What is entity integrity and why is NULL problematic in PKs?▾

Entity integrity requires primary key columns be non-null and unique. NULL means "unknown value" — two NULLs are not considered equal (NULL != NULL in SQL's three-valued logic). If a PK column is NULL, the row cannot be uniquely identified. The DBMS rejects NULL in PK columns (NOT NULL is implicit). In practice, use surrogate keys (BIGSERIAL, UUID v7) rather than natural keys that might be null or change over time such as email addresses.

How is a LEFT JOIN different from a subquery with NOT EXISTS?▾

Both express "left side with optional right side" but serve different patterns. LEFT JOIN retrieves data from both tables — you can SELECT columns from both. Common pattern: "give me all orders and their payments if they exist." NOT EXISTS finds rows in one table with no match in another: "give me customers who have never ordered" — you test for absence, not select from the second table.
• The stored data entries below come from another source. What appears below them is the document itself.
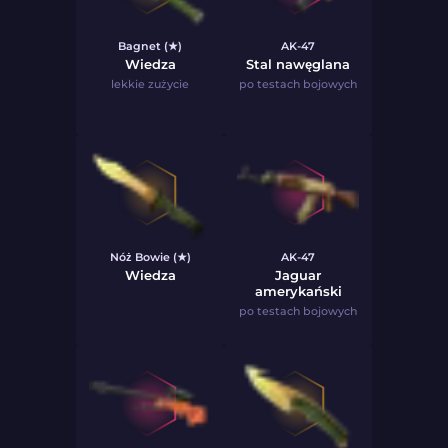
Bagnet (★)
AK-47
Wiedza
Stal nawęglana
lekkie zużycie
po testach bojowych
Nóż Bowie (★)
AK-47
Wiedza
Jaguar
amerykański
po testach bojowych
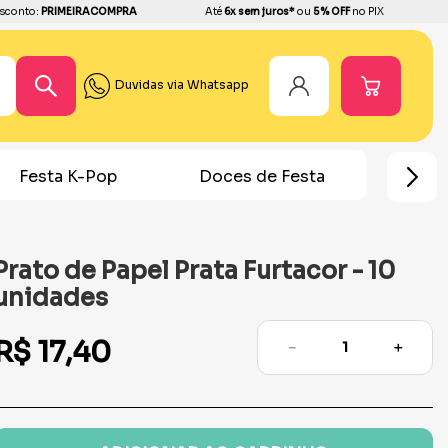
sconto:
PRIMEIRACOMPRA
Até
6x sem juros*
ou
5% OFF
no PIX
Duvidas via Whatsapp
Doces de Festa
Lembrancinhas
Topos
Prato de Papel Prata Furtacor - 10
unidades
R$
17
,
40
－
＋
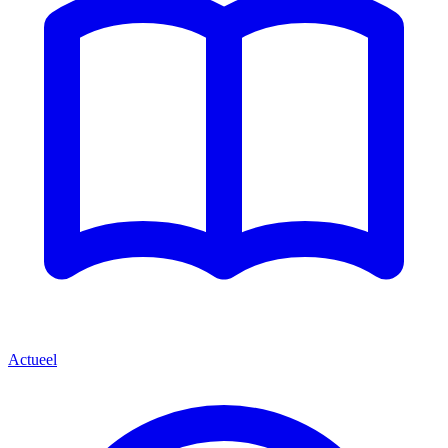
Actueel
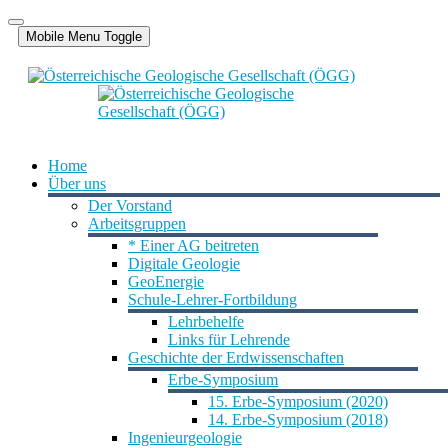
Mobile Menu Toggle
Home
Über uns
Der Vorstand
Arbeitsgruppen
* Einer AG beitreten
Digitale Geologie
GeoEnergie
Schule-Lehrer-Fortbildung
Lehrbehelfe
Links für Lehrende
Geschichte der Erdwissenschaften
Erbe-Symposium
15. Erbe-Symposium (2020)
14. Erbe-Symposium (2018)
Ingenieurgeologie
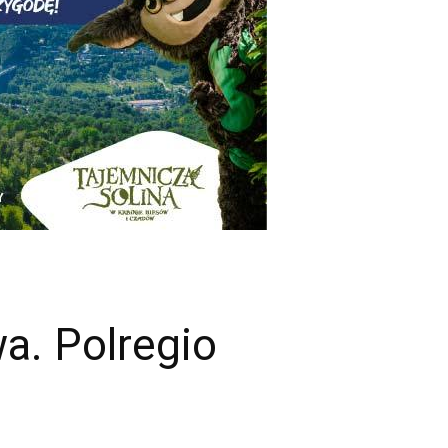
a. Polregio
Performance: LEFT JOIN + WHERE right.col IS NULL is equivalent to NOT EXISTS but the optimizer may choose different plans. NOT EXISTS often optimizes better in PostgreSQL; NOT IN can behave unexpectedly if the subquery returns NULLs.

What is a self-join and when would you use one?▾

A self-join joins a table to itself using aliases. Classic use: hierarchical or adjacency list structures. Example: SELECT e.name, m.name AS manager FROM employees e JOIN employees m ON e.manager_id = m.id. This retrieves each employee alongside their manager's name from the same table. Other uses: finding pairs of employees in the same department, comparing rows within the same table, or finding records that share a value. The DBMS treats the two aliases as two logical relations — same physical table, two logical names.